千代の声さえ、まるで昨日のことのように鮮やかに蘇る。和菓子を作る彼女の優しさ。それは、藤森たちの冷たさとは正反対の温かみ。


実優は、そっと袂の布包みに触れた。まだ、この記憶は消えていない。慎一郎の文字が、確かにそれを証明してくれている。六文字の重みが、実優の心を支えている。


廊下に足音が響いた。


「実優」


大志の声だった。その声には、いつもの冷たさが滲んでいる。


「今日の来客は、政財界の重鎮たちだ。お前の力を、有効に活用させていただく」


その言葉に、実優の体が小さく震えた。活用。それは、人間としてではなく、道具としての価値を意味する言葉。


「兄上様、私は」


「黙っていろ」


大志の声が、氷のように冷たく響く。


「お前に求められているのは、ただ従順な道具としての役割だけだ。それ以上でも、それ以下でもない」


実優は、目を伏せた。大志の完璧な姿が、窓に映り込んでいる。それは、実優という存在を完全に否定する鏡像のよう。


「私の完璧な功績を、お前の不出来さで汚すな」


その言葉が、実優の心を深く抉る。しかし今は、袂の布包みが温かい。それだけが、実優を支えている。


「まもなく、お客様が」


女中の声に、大志は無言で立ち去った。その背中には、完璧な氷の壁が築かれているよう。兄妹でありながら、その距離は星々の彼方ほどにも遠い。

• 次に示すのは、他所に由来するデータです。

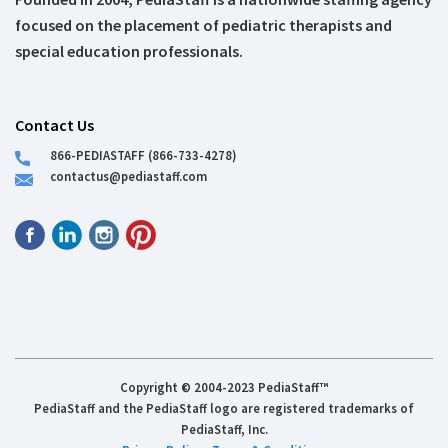
focused on the placement of pediatric therapists and
special education professionals.
Contact Us
866-PEDIASTAFF (866-733-4278)
contactus@pediastaff.com
Copyright © 2004-2023 PediaStaff™
PediaStaff and the PediaStaff logo are registered trademarks of
PediaStaff, Inc.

廊下では、両親の声が聞こえてくる。政略の道具として、実優をどう活用するか。その打ち合わせをしているのだろう。大志の栄光を引き立てるため、実優には影としての役割が課せられている。


実優は、窓辺に立った。そこからは、かつての研究所とは違う景色が広がっている。研究所では、白い花と紫の花が風に揺れていた。そして、その間に新しい命が芽吹いていた。今ここには、そんな希望は見えない。


しかし、袂の布包みが確かな温もりを放っている。六文字の重みが、実優の心を支えている。それは、大志の冷たさも、両親の非情さも超えた、確かな光。


「実優様、そろそろ」


女中の声に、実優は静かに頷いた。今日も、道具として政略の場に立たなければならない。しかし、この布包みさえあれば。この六文字さえあれば。


実優は、最後にもう一度、布包みに触れた。慎一郎の文字が、確かにそこにある。それは、実優が人として生きた証。大志の影としてではなく、一人の人間として認められた日々の記憶。


その温もりを胸に、実優は応接室へと向かった。今は、それだけを支えに生きていくしかない。


応接室の前で、実優は深く息を吸った。扉の向こうでは、初老の男性たちの声が聞こえる。政財界の重鎮たち。実優の力を、自分たちの利益のために使おうとする人々。


袂の布包みが、かすかに震えた。


「実優、入れ」


父の声に、実優は静かに頷いた。魂を持たない人形のように。しかし、その胸の内では、六文字の文字が確かに息づいている。


それは、実優という存在を認めた唯一の証。大志の影としてではなく、一人の人間として生きた日々の記憶。